Peserta melihat bagaimana sang maestro berkreatifitas sehari-hari. Mereka belajar memahami tidak hanya keahlian sang mestro, tetapi juga semangat berkarya dan konsistensi mereka.
Kegiatan kesenian yang diselenggarakan langsung oleh pemerintah, utamanya sebagai Menteri Pendidikan dan Kebudayaan, dampaknya berbeda. Setidaknya seperti ini tanggapan ibu teman saya sewaktu ditanya kembali.
“Anaknya masih jadi drummer, Bu?” tanya saya.
“Iya, kata teman-temannya keren. Coba anak saya masih SMA, bisa ikutan acara mendikbud kemarin.
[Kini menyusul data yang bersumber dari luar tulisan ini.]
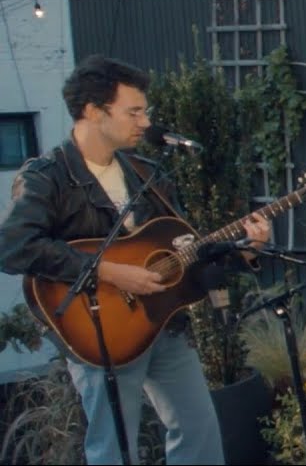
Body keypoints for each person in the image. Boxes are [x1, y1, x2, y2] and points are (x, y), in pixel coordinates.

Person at [0, 55, 271, 465]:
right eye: (134, 111)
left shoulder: (146, 173)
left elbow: (185, 254)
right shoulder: (48, 177)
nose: (145, 122)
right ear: (94, 111)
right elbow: (13, 246)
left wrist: (245, 251)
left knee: (199, 431)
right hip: (101, 332)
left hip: (163, 323)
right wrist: (108, 272)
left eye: (145, 111)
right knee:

Biar dia bisa belajar dari Gilang Ramadan,” jawabnya sumringah.
Beginilah kekuatan salah satu kegiatan yang ikut mengubah pemikiran diskriminatif. Kata si Ibu, soalnya yang ngadain kementerian, sih. Cara unik Belajar Bersama Maestro bisa dikembangkan dalam berbagai bidang dengan peserta yang lebih beragam. Bukan begitu, Pak Anies?